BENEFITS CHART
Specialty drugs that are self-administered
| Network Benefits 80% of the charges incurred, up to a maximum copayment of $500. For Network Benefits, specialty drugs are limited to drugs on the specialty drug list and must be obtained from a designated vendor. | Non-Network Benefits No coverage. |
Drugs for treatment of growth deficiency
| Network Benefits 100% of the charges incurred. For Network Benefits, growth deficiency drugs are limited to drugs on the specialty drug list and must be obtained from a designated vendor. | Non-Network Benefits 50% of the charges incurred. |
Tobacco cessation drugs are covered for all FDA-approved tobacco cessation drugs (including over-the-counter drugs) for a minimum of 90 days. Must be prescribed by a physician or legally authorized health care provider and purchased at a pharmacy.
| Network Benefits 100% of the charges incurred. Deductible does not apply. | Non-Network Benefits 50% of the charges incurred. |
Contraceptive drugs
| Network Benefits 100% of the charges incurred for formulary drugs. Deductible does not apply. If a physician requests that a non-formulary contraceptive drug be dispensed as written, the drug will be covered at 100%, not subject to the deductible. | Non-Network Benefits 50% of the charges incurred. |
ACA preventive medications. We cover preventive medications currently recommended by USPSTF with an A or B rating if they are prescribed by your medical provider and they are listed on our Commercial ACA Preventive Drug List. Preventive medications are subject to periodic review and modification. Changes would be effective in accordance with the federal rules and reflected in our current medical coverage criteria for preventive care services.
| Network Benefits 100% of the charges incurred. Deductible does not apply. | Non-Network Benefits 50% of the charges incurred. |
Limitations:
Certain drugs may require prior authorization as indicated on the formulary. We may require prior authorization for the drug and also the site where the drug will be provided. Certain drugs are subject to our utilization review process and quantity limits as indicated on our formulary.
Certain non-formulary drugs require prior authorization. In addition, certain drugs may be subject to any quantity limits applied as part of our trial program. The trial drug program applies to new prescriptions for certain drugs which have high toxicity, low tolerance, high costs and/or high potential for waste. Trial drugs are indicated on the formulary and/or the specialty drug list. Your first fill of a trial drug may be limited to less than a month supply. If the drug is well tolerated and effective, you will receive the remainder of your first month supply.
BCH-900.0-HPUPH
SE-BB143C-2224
§ §
__Work instruction__. Show the lines of the listing above with "that".

__Completed exercise__.
Specialty drugs that are self-administered
| Network Benefits 100% of the charges incurred for formulary drugs. Deductible does not apply. If a physician requests that a non-formulary contraceptive drug be dispensed as written, the drug will be covered at 100%, not subject to the deductible. | Non-Network Benefits 50% of the charges incurred. |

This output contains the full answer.